CPAR currently operates out of Arusha Town where staff – all Tanzanian nationals – are implementing projects related to maternal, newborn and child health, food security, improving livelihoods, nutrition, water, sanitation and hygiene and environmental rehabilitation.
Meet Our Staff From the Arusha Office
Michael Kambele, Finance Officer
Michael enjoys helping others and collaborating with his colleagues in order to make this a possibility. In his free time, he enjoys trekking Mount Kilimanjaro and Mount Meru, as well as spending time with his children. He recommends the Ngorongoro Crater to anyone who visits Tanzania, as it is considered to be one of the world’s most astonishing natural wonders.
Innocent Leoni Mlay, Project Officer
Innocent’s favourite part of his job is the ability to help families and local communities become healthier through the implementation of CPAR projects. He also enjoys helping these families and communities grow economically. When not at work, Innocent enjoys spending time with his family and working in his maize field.
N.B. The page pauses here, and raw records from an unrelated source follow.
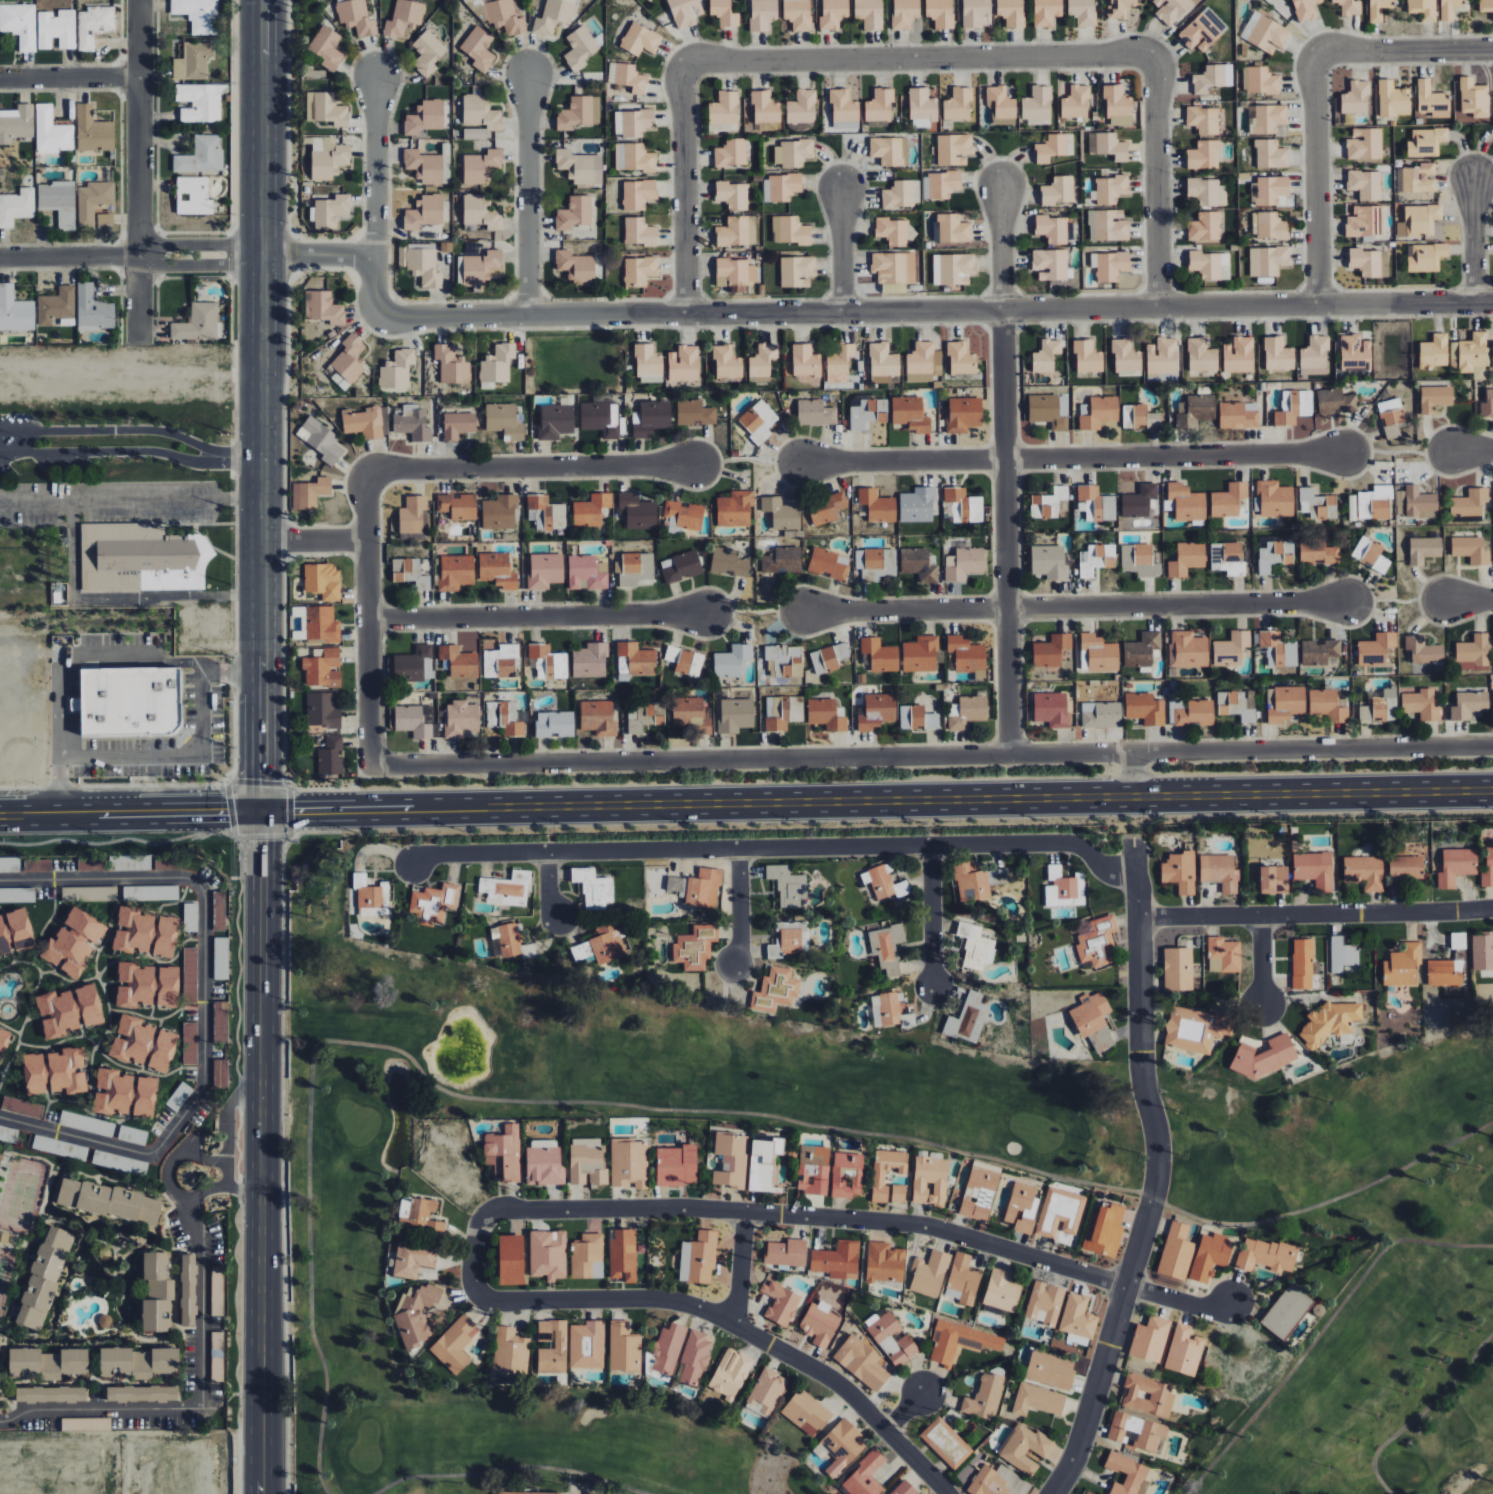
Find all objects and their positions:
building: (1485, 5)
building: (1349, 7)
building: (1451, 8)
building: (1121, 9)
building: (1171, 9)
building: (1305, 9)
building: (1379, 9)
building: (1423, 9)
building: (1082, 11)
building: (685, 12)
building: (975, 12)
building: (1011, 12)
building: (1046, 12)
building: (724, 13)
building: (833, 13)
building: (869, 13)
building: (904, 13)
building: (939, 13)
building: (198, 14)
building: (763, 14)
building: (797, 14)
building: (554, 16)
building: (356, 17)
building: (403, 17)
building: (505, 17)
building: (19, 24)
building: (93, 25)
building: (56, 28)
building: (1203, 30)
building: (1265, 33)
building: (640, 39)
building: (326, 47)
road: (1403, 47)
building: (478, 48)
building: (580, 48)
building: (428, 52)
road: (910, 57)
building: (193, 61)
road: (69, 75)
building: (627, 77)
building: (1213, 78)
building: (1260, 81)
building: (1356, 98)
building: (1473, 98)
building: (1393, 99)
building: (1432, 99)
building: (200, 102)
building: (1076, 102)
building: (958, 104)
building: (843, 105)
building: (879, 105)
building: (1002, 106)
building: (765, 107)
building: (802, 107)
building: (1118, 107)
building: (325, 108)
building: (724, 108)
building: (922, 108)
building: (579, 112)
building: (424, 117)
building: (1266, 118)
building: (1203, 119)
building: (633, 122)
building: (16, 123)
building: (93, 130)
building: (52, 132)
building: (474, 133)
building: (1426, 142)
building: (1364, 144)
building: (1108, 146)
building: (1051, 148)
building: (953, 149)
building: (890, 151)
building: (731, 153)
building: (792, 153)
building: (1271, 154)
building: (1204, 155)
building: (201, 156)
building: (328, 158)
building: (634, 158)
building: (480, 165)
building: (579, 166)
road: (138, 167)
road: (1155, 172)
road: (1314, 178)
building: (1420, 178)
building: (1365, 184)
building: (940, 185)
road: (685, 187)
building: (781, 187)
building: (1112, 189)
building: (1204, 190)
building: (1268, 190)
road: (376, 191)
building: (1058, 191)
road: (529, 194)
building: (638, 194)
building: (902, 194)
building: (733, 195)
building: (192, 196)
building: (93, 201)
building: (58, 202)
building: (16, 207)
building: (330, 211)
building: (481, 212)
building: (423, 213)
building: (574, 213)
building: (105, 219)
building: (1364, 221)
building: (1418, 221)
building: (1108, 225)
building: (1270, 226)
building: (1205, 227)
building: (952, 229)
building: (1052, 229)
building: (790, 230)
building: (893, 231)
building: (639, 232)
building: (734, 232)
road: (1471, 233)
road: (198, 244)
road: (839, 250)
road: (317, 252)
road: (69, 255)
building: (1425, 257)
building: (1268, 260)
building: (1370, 262)
road: (199, 264)
building: (1050, 264)
building: (424, 265)
building: (1110, 265)
building: (1211, 265)
building: (479, 267)
building: (575, 267)
building: (894, 267)
building: (956, 268)
building: (639, 271)
building: (736, 271)
building: (797, 271)
building: (56, 306)
building: (323, 307)
road: (936, 309)
building: (15, 310)
building: (93, 310)
road: (1001, 321)
building: (197, 323)
building: (1434, 351)
building: (1355, 352)
building: (1472, 353)
building: (1278, 354)
building: (1202, 355)
building: (1239, 355)
building: (1046, 356)
building: (1087, 356)
building: (1162, 356)
building: (1315, 356)
building: (1126, 357)
building: (349, 359)
building: (961, 359)
building: (763, 360)
building: (883, 360)
building: (805, 361)
building: (648, 362)
building: (727, 362)
building: (922, 362)
building: (497, 363)
building: (839, 363)
building: (451, 364)
building: (684, 364)
building: (397, 369)
building: (881, 379)
road: (260, 390)
building: (1435, 398)
building: (1335, 402)
building: (1487, 404)
building: (1294, 407)
building: (1049, 410)
building: (1195, 410)
building: (1098, 412)
building: (694, 413)
building: (815, 413)
building: (868, 414)
building: (910, 414)
building: (963, 414)
building: (1238, 415)
building: (1139, 417)
building: (1391, 417)
building: (600, 418)
building: (651, 418)
building: (504, 421)
building: (555, 421)
building: (758, 421)
building: (364, 422)
building: (412, 423)
building: (457, 425)
road: (132, 429)
building: (322, 441)
road: (1474, 448)
road: (131, 450)
road: (1176, 455)
road: (899, 458)
road: (533, 470)
building: (309, 493)
building: (1091, 498)
building: (1275, 499)
road: (130, 500)
building: (1228, 500)
building: (1139, 501)
building: (1051, 502)
building: (1375, 503)
building: (1420, 503)
building: (1469, 503)
building: (1188, 504)
building: (917, 505)
building: (965, 505)
building: (1317, 505)
building: (458, 506)
building: (877, 506)
building: (826, 508)
building: (590, 509)
building: (734, 509)
building: (637, 511)
building: (499, 512)
building: (546, 513)
building: (781, 513)
building: (684, 515)
building: (413, 517)
road: (315, 542)
building: (1424, 549)
building: (1471, 550)
building: (1317, 552)
building: (1275, 555)
building: (1370, 555)
building: (1228, 558)
building: (136, 559)
building: (1096, 559)
building: (1187, 559)
building: (782, 560)
building: (1139, 560)
building: (728, 562)
building: (1049, 562)
building: (829, 563)
building: (919, 564)
building: (964, 564)
building: (681, 567)
building: (634, 568)
building: (497, 570)
building: (545, 570)
building: (455, 572)
building: (409, 573)
building: (585, 573)
building: (322, 581)
road: (1468, 596)
road: (117, 600)
road: (1176, 604)
road: (1008, 605)
road: (904, 606)
road: (535, 614)
road: (369, 615)
building: (321, 625)
building: (1272, 647)
building: (1231, 649)
building: (1376, 649)
building: (1141, 650)
building: (1188, 650)
building: (1423, 650)
building: (1051, 651)
building: (1320, 652)
building: (1100, 653)
building: (1473, 653)
building: (920, 654)
building: (966, 654)
building: (880, 655)
building: (829, 658)
building: (637, 659)
building: (590, 660)
building: (785, 660)
building: (459, 661)
building: (500, 661)
building: (731, 661)
building: (548, 662)
building: (689, 663)
building: (414, 664)
building: (322, 669)
building: (128, 701)
building: (1285, 703)
building: (1238, 704)
building: (1422, 705)
building: (1469, 705)
building: (1327, 706)
building: (1051, 709)
building: (1145, 709)
building: (322, 710)
building: (877, 711)
building: (779, 712)
building: (1192, 712)
building: (966, 713)
building: (690, 714)
building: (735, 715)
building: (826, 715)
building: (1101, 715)
building: (504, 718)
building: (643, 718)
building: (917, 718)
building: (461, 719)
building: (597, 719)
building: (412, 722)
building: (554, 724)
road: (933, 754)
building: (330, 756)
road: (1133, 774)
traffic signals: (264, 781)
road: (263, 797)
road: (878, 801)
traffic signals: (294, 812)
traffic signals: (228, 813)
road: (131, 814)
road: (262, 827)
traffic signals: (262, 842)
road: (778, 848)
building: (9, 864)
building: (125, 864)
building: (40, 865)
building: (1456, 866)
building: (1406, 867)
building: (1488, 869)
building: (1314, 870)
building: (1180, 872)
building: (1220, 872)
building: (1364, 872)
building: (1273, 880)
building: (971, 882)
building: (884, 883)
building: (788, 885)
building: (676, 886)
building: (506, 887)
building: (1059, 887)
road: (549, 888)
building: (593, 889)
building: (703, 889)
building: (89, 893)
building: (367, 896)
building: (433, 903)
road: (740, 907)
building: (219, 911)
road: (1316, 914)
road: (933, 916)
building: (190, 917)
building: (14, 932)
building: (144, 933)
building: (510, 942)
building: (72, 943)
building: (786, 943)
building: (1098, 943)
building: (603, 944)
building: (695, 947)
building: (887, 947)
building: (975, 947)
building: (1483, 951)
building: (1343, 954)
building: (1223, 955)
road: (1262, 962)
building: (1302, 964)
building: (1403, 966)
building: (1178, 969)
building: (1442, 974)
building: (190, 975)
building: (134, 985)
building: (166, 987)
building: (775, 990)
road: (203, 1004)
building: (88, 1005)
building: (888, 1009)
building: (57, 1013)
building: (965, 1017)
building: (908, 1020)
building: (1093, 1020)
building: (220, 1022)
building: (1331, 1022)
building: (1195, 1030)
building: (3, 1040)
building: (131, 1041)
building: (189, 1043)
fountain: (457, 1048)
building: (161, 1051)
building: (1264, 1057)
building: (54, 1073)
building: (220, 1074)
building: (112, 1093)
building: (143, 1097)
road: (501, 1100)
building: (22, 1108)
building: (8, 1135)
building: (730, 1161)
building: (543, 1163)
building: (629, 1164)
building: (762, 1165)
building: (676, 1166)
road: (262, 1168)
building: (813, 1170)
park: (1253, 1170)
building: (846, 1175)
road: (1157, 1175)
building: (878, 1180)
building: (930, 1181)
road: (219, 1187)
building: (979, 1192)
building: (898, 1194)
park: (21, 1196)
building: (108, 1202)
road: (1327, 1202)
building: (1022, 1208)
building: (1060, 1213)
road: (813, 1216)
building: (421, 1218)
building: (1104, 1231)
building: (3, 1237)
building: (1176, 1251)
building: (786, 1252)
road: (475, 1254)
building: (548, 1254)
building: (623, 1255)
building: (1265, 1255)
building: (587, 1256)
building: (1210, 1256)
building: (412, 1258)
building: (698, 1258)
building: (510, 1259)
building: (837, 1259)
building: (884, 1263)
road: (741, 1268)
park: (2, 1270)
building: (929, 1273)
building: (42, 1279)
building: (962, 1279)
building: (187, 1291)
building: (217, 1291)
building: (1001, 1291)
building: (155, 1294)
building: (1045, 1302)
road: (1180, 1302)
building: (780, 1303)
building: (1286, 1310)
building: (414, 1314)
building: (1078, 1316)
building: (820, 1322)
road: (740, 1328)
road: (1323, 1330)
road: (200, 1336)
building: (891, 1337)
building: (1150, 1338)
building: (960, 1341)
building: (455, 1343)
building: (587, 1344)
building: (217, 1346)
building: (553, 1346)
building: (624, 1347)
building: (668, 1347)
building: (1184, 1350)
building: (510, 1351)
building: (694, 1358)
building: (861, 1362)
building: (46, 1363)
building: (136, 1363)
building: (1050, 1369)
building: (730, 1373)
building: (217, 1375)
building: (766, 1390)
building: (49, 1395)
building: (140, 1395)
building: (1148, 1395)
building: (984, 1397)
building: (1037, 1400)
building: (806, 1412)
road: (904, 1413)
road: (1423, 1414)
building: (86, 1423)
building: (1137, 1430)
building: (946, 1442)
building: (842, 1445)
building: (1025, 1448)
road: (510, 1468)
building: (1128, 1474)
building: (865, 1475)
building: (997, 1482)
building: (904, 1488)
building: (518, 1493)
building: (1088, 1493)

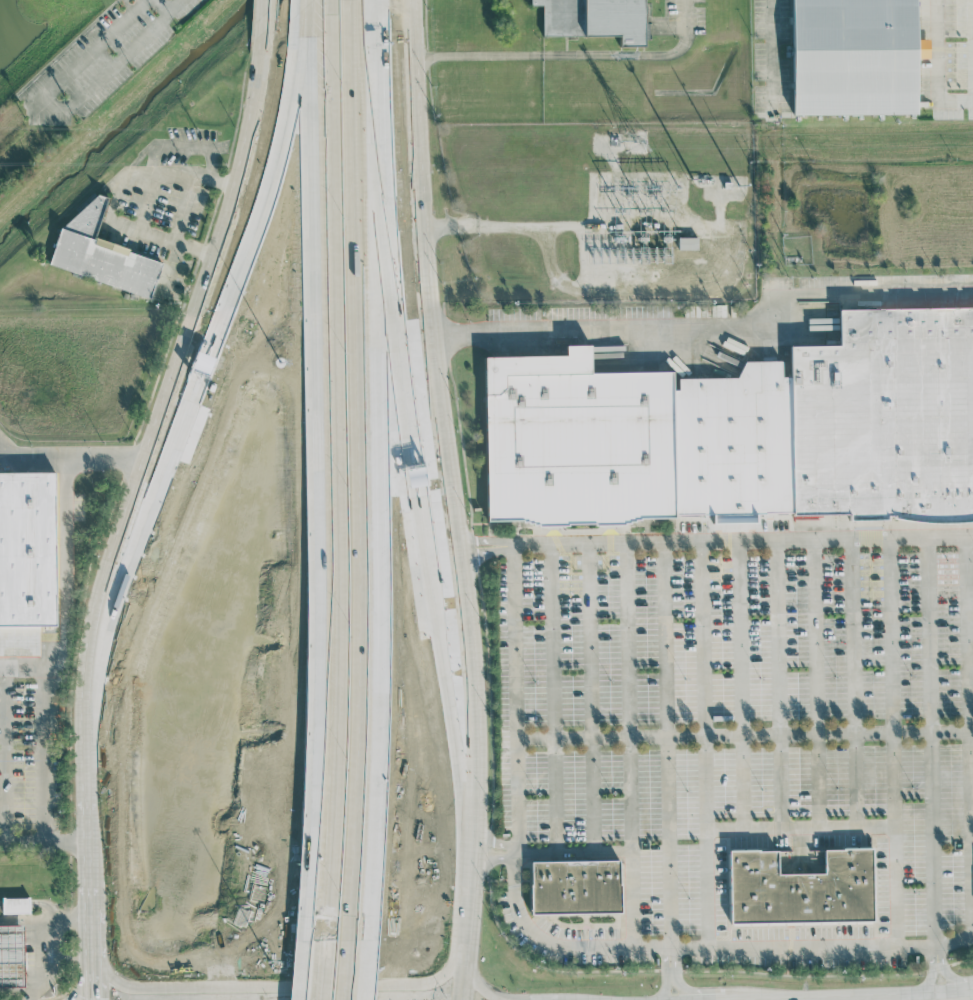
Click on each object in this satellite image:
road: (167, 5)
building: (595, 18)
road: (269, 21)
road: (89, 52)
road: (569, 54)
road: (772, 54)
building: (853, 56)
road: (114, 66)
road: (937, 69)
road: (300, 118)
road: (379, 198)
road: (149, 202)
power substation: (606, 208)
road: (520, 231)
building: (688, 242)
building: (103, 250)
road: (247, 281)
toll booth: (248, 281)
road: (568, 286)
road: (707, 328)
building: (885, 414)
road: (173, 438)
building: (575, 440)
building: (732, 442)
building: (407, 460)
road: (73, 461)
toll booth: (407, 462)
road: (331, 465)
road: (357, 470)
road: (411, 488)
road: (137, 492)
road: (452, 500)
road: (486, 538)
road: (744, 541)
road: (488, 551)
building: (25, 570)
road: (67, 594)
road: (451, 715)
road: (743, 733)
road: (932, 741)
road: (666, 744)
parking lot: (735, 754)
road: (44, 757)
parking lot: (32, 763)
road: (491, 841)
road: (44, 845)
road: (493, 858)
building: (311, 859)
building: (575, 887)
building: (801, 888)
building: (15, 904)
road: (45, 918)
road: (537, 934)
road: (944, 942)
building: (11, 956)
road: (669, 956)
road: (39, 957)
road: (65, 957)
road: (319, 965)
road: (670, 967)
road: (342, 970)
road: (477, 977)
road: (91, 978)
road: (952, 980)
road: (928, 982)
road: (272, 985)
road: (18, 994)
road: (36, 997)
road: (922, 997)

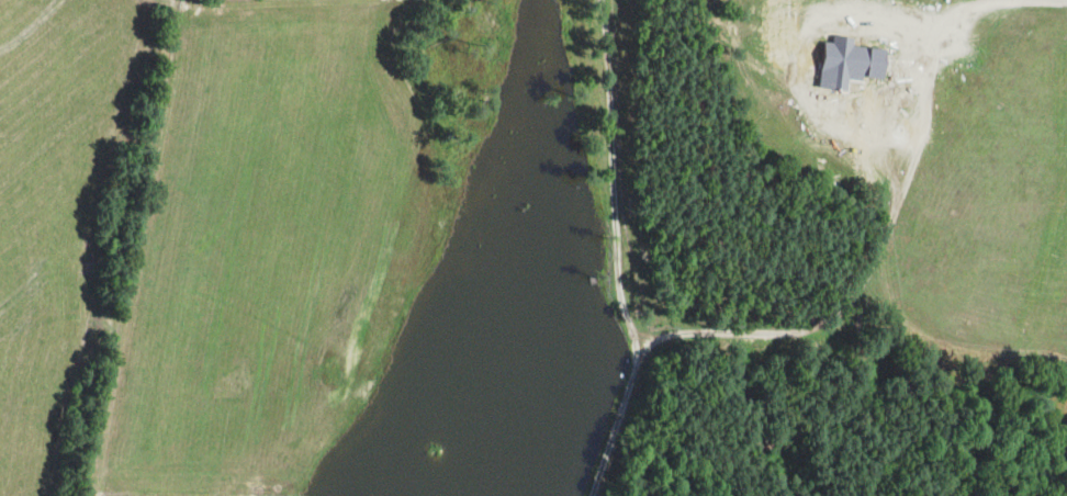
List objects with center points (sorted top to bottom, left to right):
road: (189, 2)
crop: (928, 152)
crop: (49, 204)
road: (92, 246)
road: (132, 249)
road: (618, 252)
road: (875, 262)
Sifuel J. Akyoo, Project Officer
Sifuel loves to see positive change in the communities he works in, especially hearing testimonies of how the projects he’s helped implement has affected the people. When working on these projects, his motto is “start with what they have”. This reminds him to appreciate the efforts currently being shown and to keep note of it when implementing projects. If you ever visit Tanzania, Sifuel recommends visiting the Maasai tribe of the Ngorongoro Conservation Area. The conservation area is breathtaking and filled with the most amazing animals.